Should U.S. industry set up a system of incentive pay for executives?

This question is as hot to the thousands of U.S. business executives as the size of the pay envelope is to U.S. workers. Last week it boiled up in Manhattan as a full-fledged corporate issue. The argument had simmered fortnight ago over the "incentive plan" which Sinclair Oil Corp. set up for its president Harry Sinclair (TIME, May 29). Twentieth Century-Fox Film Corp. came along with a similar plan to make management more attractive to its president Spyros Skouras (see above).

But it was Paramount Pictures, Inc. that set the pot boiling furiously. Paramount proposed to stockholders, for a vote on June 20, that Paramount should sell $2,000,000 worth of promissory notes to its egg-pated $141,000-a-year president, Barney Balaban, 56, also head of Chicago's Balaban & Katz. The notes would carry 2 1/4% interest, payable in seven years. During that time, President Balaban would be permitted to convert a fourth of the notes a year into Paramount common stock at a fixed price of $25 a share, as long as he remained with the company. Thus, if the stock rose above $25 (at week's end it was selling at $25 7/8) Balaban could convert the notes, reap a profit. If it dropped, President Balaban simply hung on to the balance of his notes. Obviously this was a considerable inducement to Barney Balaban not to retire.

And taxes would amount to only 25% on profit on a long-term capital gain, as compared to the 74% income taxes on his regular salary of $141,000 a year.

Tax Dodge? But in a time when the majority of U.S. citizens enjoy no such means of getting pay raises, there arose considerable hubbub over this newest loophole in the income-tax laws.

In the New York World-Telegram, Financial Editor Ralph Hendershot wrote: "Granting stock options to officials of corporations is beginning to be almost a habit. . . . The wave of options (other terms are used in many instances) currently being proposed are designed chiefly to avoid income taxes. If salaries are increased for those already drawing down large amounts, the bulk of the increase would be paid in taxes. . . . These companies evidently believe that through these stock options, capital gains can be created, in which event the tax is only 25%."
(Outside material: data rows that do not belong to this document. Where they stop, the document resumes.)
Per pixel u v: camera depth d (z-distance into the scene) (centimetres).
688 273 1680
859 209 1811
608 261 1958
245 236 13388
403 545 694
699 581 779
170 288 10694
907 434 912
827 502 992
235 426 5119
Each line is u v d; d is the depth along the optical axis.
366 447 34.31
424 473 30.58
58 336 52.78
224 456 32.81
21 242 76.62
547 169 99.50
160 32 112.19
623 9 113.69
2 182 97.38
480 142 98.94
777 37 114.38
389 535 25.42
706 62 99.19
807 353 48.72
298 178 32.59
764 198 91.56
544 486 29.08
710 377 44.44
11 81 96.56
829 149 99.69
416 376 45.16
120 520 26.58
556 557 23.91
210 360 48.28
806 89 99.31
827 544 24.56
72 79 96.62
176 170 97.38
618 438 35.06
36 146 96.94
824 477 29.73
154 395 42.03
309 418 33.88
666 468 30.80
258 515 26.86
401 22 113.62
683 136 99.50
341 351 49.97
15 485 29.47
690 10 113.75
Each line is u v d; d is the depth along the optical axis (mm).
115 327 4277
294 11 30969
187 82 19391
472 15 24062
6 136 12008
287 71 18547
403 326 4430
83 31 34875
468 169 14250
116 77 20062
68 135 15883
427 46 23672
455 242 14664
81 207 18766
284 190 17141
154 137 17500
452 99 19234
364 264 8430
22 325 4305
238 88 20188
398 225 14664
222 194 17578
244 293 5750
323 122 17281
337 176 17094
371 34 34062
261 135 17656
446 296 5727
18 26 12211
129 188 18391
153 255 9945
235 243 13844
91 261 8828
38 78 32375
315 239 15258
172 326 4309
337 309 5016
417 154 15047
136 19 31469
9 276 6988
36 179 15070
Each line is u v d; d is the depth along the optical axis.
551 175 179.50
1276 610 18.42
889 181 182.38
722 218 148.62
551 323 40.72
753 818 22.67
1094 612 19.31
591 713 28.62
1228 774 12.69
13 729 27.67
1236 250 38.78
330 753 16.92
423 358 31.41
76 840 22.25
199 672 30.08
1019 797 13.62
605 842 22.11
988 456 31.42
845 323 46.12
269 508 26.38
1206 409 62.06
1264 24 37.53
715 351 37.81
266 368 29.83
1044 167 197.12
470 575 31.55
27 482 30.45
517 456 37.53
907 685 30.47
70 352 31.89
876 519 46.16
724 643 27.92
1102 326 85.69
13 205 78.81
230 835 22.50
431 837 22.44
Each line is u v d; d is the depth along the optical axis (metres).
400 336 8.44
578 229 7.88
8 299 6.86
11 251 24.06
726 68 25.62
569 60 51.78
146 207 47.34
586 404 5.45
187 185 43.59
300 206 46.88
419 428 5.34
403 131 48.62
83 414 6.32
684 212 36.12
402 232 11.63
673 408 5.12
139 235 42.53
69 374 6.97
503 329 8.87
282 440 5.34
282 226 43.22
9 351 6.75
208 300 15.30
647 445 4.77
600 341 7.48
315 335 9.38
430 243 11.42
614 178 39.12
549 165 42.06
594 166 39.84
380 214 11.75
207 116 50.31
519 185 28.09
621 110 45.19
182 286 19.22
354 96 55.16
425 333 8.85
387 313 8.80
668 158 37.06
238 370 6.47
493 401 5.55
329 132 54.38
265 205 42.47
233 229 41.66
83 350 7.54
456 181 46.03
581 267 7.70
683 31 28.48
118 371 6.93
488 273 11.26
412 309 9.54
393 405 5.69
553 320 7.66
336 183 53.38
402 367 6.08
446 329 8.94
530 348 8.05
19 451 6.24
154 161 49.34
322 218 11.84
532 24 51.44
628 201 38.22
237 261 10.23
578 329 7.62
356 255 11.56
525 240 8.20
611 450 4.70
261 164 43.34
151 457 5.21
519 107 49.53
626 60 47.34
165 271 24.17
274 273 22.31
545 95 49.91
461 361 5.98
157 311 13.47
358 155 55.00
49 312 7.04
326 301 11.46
Right or Wrong. Many a Wall Streeter was quick to point out that this was not the whole picture. They argued that U.S. corporations are approaching a managerial crisis. In the main, they have become too big for one-man ownership or operation. They must shop outside for top-drawer talent, then offer a substantial inducement for that talent to stay put. With sky-high taxes, sky-high salaries alone are no such inducement. The best inducement is to give top men a chance to build up what Wall Street calls "an adequate capital position," i.e., make more money.

Furthermore, many a thoughtful businessman has long believed that top managers should have a greater tangible stake in their companies, i.e., a sizeable stock interest. The new stock option plans are regarded by many as a step in that direction. As a clincher, Wall Streeters point out also that before any recipient of a stock option can benefit, all the other stockholders must benefit also. Said one, summing up the whole question: "If you believe in the incentive system what other incentive can you give them but money?"